Beginning with the line that holds "<!-- street casing -->" in the data below, give again every line through the one that holds "M954,236L934,307L891,296L887,283Z", exactly as written.

▸ RECORDS SHOWN:
<<<<
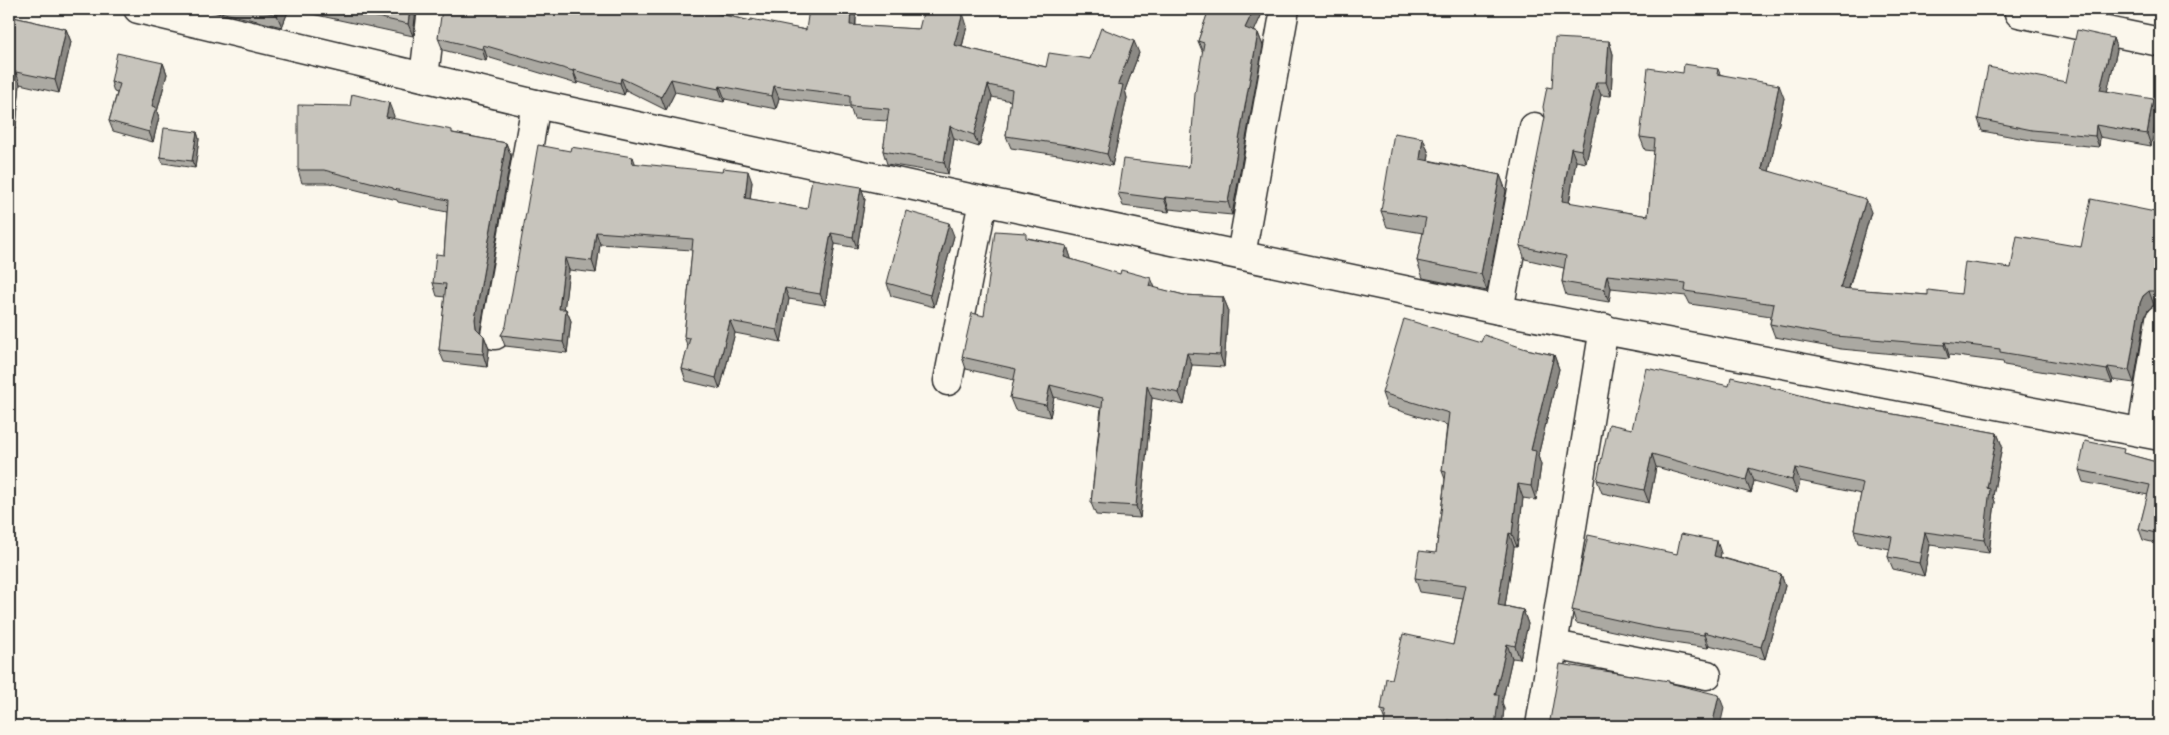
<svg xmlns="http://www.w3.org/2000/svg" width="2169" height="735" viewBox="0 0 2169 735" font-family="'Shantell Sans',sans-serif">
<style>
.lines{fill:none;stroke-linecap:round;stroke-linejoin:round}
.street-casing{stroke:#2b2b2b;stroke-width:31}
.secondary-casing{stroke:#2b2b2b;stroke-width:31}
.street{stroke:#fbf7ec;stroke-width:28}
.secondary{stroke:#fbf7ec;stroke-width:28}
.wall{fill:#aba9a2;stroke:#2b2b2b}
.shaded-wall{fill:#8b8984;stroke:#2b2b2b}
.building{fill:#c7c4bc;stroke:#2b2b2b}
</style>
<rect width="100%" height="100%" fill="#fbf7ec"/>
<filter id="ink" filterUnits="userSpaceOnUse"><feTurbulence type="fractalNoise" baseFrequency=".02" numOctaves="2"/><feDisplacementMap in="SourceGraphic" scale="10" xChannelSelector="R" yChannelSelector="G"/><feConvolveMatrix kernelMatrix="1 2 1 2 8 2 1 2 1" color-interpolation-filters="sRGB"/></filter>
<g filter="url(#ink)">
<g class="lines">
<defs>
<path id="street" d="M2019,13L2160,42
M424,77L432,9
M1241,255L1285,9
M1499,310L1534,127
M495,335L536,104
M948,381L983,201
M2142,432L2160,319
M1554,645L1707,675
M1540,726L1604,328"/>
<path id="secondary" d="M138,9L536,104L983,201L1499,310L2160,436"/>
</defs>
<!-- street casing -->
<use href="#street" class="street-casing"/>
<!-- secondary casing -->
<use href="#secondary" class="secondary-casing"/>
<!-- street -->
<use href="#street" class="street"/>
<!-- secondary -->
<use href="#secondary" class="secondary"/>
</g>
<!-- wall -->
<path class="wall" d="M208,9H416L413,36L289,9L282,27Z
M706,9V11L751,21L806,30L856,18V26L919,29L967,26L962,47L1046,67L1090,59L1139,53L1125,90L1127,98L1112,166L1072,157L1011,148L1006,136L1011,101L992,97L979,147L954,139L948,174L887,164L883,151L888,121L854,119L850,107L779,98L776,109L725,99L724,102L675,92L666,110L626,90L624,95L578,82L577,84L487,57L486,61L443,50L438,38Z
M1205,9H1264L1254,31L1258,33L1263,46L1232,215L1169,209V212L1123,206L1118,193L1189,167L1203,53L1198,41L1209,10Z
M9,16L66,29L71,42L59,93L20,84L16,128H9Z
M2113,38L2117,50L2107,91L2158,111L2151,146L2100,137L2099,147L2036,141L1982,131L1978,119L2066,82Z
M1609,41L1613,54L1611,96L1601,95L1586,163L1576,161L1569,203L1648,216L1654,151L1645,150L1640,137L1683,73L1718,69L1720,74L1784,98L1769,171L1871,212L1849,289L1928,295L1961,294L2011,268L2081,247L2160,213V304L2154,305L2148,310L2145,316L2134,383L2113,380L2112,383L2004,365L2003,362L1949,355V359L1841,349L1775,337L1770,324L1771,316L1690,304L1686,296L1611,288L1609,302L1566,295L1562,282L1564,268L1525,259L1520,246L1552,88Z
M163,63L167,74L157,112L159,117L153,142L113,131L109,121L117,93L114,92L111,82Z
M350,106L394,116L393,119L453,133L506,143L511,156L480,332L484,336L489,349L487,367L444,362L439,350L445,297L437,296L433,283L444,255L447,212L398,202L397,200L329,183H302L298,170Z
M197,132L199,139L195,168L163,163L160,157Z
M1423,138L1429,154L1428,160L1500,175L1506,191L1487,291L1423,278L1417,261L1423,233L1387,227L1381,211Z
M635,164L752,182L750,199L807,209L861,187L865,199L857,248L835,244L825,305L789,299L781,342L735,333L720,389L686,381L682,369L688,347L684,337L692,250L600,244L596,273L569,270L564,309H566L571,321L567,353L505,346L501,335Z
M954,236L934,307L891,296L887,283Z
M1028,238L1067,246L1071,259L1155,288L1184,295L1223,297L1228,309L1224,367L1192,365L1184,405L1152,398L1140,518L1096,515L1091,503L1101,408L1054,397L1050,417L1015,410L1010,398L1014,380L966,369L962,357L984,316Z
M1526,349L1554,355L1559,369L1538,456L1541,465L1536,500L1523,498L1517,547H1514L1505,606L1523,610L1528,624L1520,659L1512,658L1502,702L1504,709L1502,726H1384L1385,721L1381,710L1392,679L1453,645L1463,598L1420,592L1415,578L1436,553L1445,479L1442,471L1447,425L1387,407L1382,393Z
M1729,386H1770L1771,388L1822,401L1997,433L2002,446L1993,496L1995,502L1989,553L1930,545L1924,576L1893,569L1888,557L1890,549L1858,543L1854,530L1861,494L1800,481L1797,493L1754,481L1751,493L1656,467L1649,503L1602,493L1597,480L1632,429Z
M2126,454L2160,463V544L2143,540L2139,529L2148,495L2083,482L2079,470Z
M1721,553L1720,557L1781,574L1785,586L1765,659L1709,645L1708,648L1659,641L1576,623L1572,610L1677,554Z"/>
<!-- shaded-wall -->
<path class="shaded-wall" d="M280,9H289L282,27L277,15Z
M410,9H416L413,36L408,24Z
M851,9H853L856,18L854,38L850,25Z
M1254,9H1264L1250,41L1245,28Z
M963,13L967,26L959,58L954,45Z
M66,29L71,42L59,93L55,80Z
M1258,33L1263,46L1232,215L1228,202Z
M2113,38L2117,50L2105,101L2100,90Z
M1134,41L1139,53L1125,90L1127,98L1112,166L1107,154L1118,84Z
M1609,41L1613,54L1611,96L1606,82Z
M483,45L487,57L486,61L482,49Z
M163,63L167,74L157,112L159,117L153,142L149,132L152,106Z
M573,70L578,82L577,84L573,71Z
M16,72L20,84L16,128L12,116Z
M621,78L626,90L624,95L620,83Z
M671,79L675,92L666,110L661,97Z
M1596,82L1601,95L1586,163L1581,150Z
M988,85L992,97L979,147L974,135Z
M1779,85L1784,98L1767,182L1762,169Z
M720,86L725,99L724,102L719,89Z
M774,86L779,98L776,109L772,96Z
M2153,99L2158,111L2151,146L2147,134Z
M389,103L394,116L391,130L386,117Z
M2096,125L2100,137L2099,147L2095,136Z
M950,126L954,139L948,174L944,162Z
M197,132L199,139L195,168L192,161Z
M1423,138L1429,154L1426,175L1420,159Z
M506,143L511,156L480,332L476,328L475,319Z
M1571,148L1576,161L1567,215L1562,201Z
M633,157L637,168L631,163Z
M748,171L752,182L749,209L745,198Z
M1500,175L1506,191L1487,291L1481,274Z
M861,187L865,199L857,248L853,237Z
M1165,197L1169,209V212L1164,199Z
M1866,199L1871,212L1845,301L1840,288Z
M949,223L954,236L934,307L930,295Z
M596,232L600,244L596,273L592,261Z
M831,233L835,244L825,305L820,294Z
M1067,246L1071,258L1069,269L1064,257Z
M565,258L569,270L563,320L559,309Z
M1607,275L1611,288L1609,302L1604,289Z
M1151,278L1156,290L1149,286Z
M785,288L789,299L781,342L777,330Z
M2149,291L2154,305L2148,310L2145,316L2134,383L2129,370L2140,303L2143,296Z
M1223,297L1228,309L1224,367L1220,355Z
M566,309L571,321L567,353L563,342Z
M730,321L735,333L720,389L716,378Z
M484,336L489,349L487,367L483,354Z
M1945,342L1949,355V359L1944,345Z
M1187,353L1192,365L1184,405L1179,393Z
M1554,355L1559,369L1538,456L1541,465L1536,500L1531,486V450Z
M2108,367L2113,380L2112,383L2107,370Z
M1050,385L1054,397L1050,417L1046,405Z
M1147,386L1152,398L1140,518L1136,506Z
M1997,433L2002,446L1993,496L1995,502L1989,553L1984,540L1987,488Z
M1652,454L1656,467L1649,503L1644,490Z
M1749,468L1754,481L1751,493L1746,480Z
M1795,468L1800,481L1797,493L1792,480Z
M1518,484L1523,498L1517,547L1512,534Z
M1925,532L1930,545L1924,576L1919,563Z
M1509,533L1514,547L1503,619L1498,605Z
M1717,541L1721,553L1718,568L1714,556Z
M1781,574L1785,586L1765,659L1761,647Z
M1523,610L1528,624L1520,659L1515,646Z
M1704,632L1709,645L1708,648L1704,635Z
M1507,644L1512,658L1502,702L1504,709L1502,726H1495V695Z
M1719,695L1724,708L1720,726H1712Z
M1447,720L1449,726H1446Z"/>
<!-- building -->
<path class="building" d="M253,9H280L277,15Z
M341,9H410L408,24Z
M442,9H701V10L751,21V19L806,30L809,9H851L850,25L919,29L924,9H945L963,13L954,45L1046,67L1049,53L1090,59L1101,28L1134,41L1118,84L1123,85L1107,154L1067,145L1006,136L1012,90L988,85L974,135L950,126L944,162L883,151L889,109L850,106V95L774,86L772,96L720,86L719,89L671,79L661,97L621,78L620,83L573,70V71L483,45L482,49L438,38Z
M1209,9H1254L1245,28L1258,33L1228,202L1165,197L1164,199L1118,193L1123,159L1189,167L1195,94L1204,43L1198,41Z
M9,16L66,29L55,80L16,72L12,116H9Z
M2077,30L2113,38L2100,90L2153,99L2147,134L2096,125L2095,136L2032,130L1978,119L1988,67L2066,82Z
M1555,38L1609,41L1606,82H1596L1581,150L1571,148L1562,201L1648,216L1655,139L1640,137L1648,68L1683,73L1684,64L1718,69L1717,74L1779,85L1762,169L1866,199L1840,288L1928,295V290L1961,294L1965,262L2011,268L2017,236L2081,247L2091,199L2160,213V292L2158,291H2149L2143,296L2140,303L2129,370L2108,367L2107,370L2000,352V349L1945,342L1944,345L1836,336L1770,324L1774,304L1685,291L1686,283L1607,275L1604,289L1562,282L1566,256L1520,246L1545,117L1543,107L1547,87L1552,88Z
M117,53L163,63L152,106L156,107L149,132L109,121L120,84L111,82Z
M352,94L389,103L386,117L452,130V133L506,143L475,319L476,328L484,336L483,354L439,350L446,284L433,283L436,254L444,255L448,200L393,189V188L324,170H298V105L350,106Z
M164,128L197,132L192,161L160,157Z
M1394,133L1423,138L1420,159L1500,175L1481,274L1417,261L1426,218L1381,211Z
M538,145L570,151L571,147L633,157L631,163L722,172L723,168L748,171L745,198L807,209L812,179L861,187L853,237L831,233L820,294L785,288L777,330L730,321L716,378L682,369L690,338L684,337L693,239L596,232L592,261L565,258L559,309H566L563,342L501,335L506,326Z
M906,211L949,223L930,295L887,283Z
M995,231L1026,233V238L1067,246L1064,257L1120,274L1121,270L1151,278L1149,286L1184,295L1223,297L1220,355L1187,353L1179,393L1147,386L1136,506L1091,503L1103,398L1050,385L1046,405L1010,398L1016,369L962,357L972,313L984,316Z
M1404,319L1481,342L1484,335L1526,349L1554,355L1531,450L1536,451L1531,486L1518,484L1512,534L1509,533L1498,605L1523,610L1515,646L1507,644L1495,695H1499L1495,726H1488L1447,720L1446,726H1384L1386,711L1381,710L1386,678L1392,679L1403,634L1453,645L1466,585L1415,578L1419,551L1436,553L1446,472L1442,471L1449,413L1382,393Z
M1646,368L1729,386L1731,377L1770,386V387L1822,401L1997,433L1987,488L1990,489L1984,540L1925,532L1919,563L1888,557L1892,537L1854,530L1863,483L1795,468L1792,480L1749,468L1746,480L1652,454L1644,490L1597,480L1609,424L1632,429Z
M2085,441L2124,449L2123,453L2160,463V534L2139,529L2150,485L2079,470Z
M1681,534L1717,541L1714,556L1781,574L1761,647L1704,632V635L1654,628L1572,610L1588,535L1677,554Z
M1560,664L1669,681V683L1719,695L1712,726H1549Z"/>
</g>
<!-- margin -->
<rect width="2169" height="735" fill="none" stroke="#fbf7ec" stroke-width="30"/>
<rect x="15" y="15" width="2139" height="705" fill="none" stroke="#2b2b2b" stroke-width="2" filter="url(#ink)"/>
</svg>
>>>>
<<<<
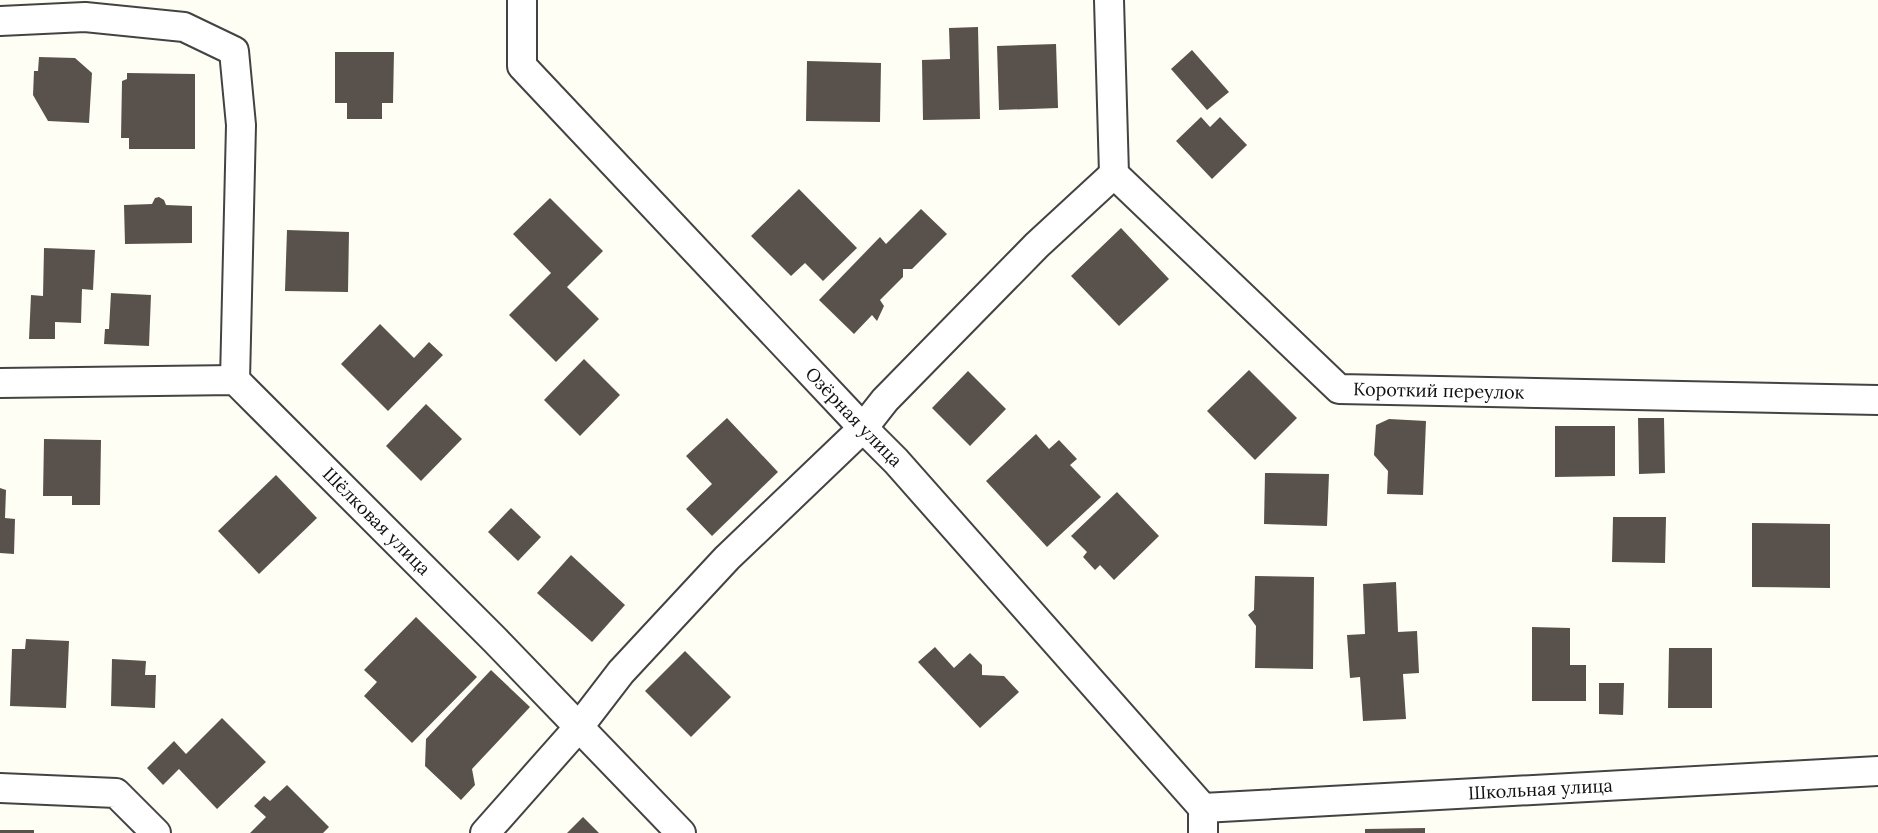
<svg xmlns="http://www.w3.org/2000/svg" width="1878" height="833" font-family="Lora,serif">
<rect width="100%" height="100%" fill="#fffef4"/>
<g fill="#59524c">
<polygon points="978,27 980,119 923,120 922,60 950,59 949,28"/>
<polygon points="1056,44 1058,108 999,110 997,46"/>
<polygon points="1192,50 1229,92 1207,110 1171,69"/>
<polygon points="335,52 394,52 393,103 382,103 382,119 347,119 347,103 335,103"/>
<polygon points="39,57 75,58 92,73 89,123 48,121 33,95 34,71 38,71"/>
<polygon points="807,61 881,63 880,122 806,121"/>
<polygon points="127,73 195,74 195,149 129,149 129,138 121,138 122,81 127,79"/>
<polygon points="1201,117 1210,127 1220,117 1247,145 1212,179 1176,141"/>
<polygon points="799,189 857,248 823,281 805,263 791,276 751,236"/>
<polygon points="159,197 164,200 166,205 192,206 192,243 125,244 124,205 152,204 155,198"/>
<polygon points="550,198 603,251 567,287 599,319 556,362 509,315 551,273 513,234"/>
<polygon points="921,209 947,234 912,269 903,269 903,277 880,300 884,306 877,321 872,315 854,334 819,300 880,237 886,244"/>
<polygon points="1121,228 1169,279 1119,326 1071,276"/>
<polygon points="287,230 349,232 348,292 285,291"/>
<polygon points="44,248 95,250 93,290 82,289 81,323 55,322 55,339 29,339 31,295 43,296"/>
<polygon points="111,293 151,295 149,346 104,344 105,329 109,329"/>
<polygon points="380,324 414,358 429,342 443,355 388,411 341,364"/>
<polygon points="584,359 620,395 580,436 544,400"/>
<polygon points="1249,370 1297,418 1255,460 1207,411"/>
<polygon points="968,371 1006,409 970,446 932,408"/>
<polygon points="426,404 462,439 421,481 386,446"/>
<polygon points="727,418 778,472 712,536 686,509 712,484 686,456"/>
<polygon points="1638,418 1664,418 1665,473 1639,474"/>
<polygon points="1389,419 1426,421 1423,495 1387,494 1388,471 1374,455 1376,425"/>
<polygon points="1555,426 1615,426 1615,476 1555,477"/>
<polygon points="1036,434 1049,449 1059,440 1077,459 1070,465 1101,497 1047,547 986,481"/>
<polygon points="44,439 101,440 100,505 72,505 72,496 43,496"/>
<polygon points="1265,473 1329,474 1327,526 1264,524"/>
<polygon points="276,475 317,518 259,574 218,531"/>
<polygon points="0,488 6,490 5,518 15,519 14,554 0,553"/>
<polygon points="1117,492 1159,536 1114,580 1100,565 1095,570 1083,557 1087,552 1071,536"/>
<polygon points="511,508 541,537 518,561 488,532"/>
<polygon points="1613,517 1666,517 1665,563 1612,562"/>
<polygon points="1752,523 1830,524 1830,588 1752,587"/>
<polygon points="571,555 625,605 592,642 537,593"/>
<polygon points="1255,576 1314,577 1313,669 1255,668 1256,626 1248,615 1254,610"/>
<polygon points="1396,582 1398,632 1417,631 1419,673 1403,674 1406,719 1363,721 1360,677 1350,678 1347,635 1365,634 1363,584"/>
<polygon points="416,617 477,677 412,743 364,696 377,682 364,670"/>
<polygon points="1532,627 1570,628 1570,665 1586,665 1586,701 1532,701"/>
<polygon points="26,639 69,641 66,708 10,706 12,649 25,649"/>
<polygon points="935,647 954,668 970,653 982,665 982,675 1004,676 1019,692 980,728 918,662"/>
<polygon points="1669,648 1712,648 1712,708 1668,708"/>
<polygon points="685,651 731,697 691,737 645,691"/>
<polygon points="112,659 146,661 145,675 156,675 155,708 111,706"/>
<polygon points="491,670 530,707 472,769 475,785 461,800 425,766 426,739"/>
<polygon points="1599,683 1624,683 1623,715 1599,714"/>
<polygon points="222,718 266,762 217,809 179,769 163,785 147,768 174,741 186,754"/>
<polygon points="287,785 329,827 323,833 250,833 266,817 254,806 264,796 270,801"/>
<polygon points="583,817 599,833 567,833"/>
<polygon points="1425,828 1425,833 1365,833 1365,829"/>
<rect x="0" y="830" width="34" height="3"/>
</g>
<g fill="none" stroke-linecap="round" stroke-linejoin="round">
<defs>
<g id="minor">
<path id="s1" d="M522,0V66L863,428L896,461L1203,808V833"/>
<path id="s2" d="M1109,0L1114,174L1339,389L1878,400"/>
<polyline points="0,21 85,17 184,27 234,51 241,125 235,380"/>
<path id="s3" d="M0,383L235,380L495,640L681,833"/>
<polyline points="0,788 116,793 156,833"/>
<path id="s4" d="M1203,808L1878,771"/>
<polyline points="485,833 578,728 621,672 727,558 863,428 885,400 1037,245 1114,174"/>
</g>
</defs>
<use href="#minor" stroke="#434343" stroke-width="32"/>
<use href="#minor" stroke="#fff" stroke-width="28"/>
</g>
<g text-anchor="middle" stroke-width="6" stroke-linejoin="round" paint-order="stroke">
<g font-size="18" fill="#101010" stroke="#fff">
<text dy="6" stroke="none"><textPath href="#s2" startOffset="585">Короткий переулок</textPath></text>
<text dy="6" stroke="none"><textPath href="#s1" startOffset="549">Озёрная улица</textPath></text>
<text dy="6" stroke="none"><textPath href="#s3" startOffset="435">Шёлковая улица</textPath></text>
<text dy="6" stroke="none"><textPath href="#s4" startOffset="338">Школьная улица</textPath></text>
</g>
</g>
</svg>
>>>>
▸ RESULT OF THIS TASK:
<!-- street casing -->
<use href="#street" class="street-casing"/>
<!-- secondary casing -->
<use href="#secondary" class="secondary-casing"/>
<!-- street -->
<use href="#street" class="street"/>
<!-- secondary -->
<use href="#secondary" class="secondary"/>
</g>
<!-- wall -->
<path class="wall" d="M208,9H416L413,36L289,9L282,27Z
M706,9V11L751,21L806,30L856,18V26L919,29L967,26L962,47L1046,67L1090,59L1139,53L1125,90L1127,98L1112,166L1072,157L1011,148L1006,136L1011,101L992,97L979,147L954,139L948,174L887,164L883,151L888,121L854,119L850,107L779,98L776,109L725,99L724,102L675,92L666,110L626,90L624,95L578,82L577,84L487,57L486,61L443,50L438,38Z
M1205,9H1264L1254,31L1258,33L1263,46L1232,215L1169,209V212L1123,206L1118,193L1189,167L1203,53L1198,41L1209,10Z
M9,16L66,29L71,42L59,93L20,84L16,128H9Z
M2113,38L2117,50L2107,91L2158,111L2151,146L2100,137L2099,147L2036,141L1982,131L1978,119L2066,82Z
M1609,41L1613,54L1611,96L1601,95L1586,163L1576,161L1569,203L1648,216L1654,151L1645,150L1640,137L1683,73L1718,69L1720,74L1784,98L1769,171L1871,212L1849,289L1928,295L1961,294L2011,268L2081,247L2160,213V304L2154,305L2148,310L2145,316L2134,383L2113,380L2112,383L2004,365L2003,362L1949,355V359L1841,349L1775,337L1770,324L1771,316L1690,304L1686,296L1611,288L1609,302L1566,295L1562,282L1564,268L1525,259L1520,246L1552,88Z
M163,63L167,74L157,112L159,117L153,142L113,131L109,121L117,93L114,92L111,82Z
M350,106L394,116L393,119L453,133L506,143L511,156L480,332L484,336L489,349L487,367L444,362L439,350L445,297L437,296L433,283L444,255L447,212L398,202L397,200L329,183H302L298,170Z
M197,132L199,139L195,168L163,163L160,157Z
M1423,138L1429,154L1428,160L1500,175L1506,191L1487,291L1423,278L1417,261L1423,233L1387,227L1381,211Z
M635,164L752,182L750,199L807,209L861,187L865,199L857,248L835,244L825,305L789,299L781,342L735,333L720,389L686,381L682,369L688,347L684,337L692,250L600,244L596,273L569,270L564,309H566L571,321L567,353L505,346L501,335Z
M954,236L934,307L891,296L887,283Z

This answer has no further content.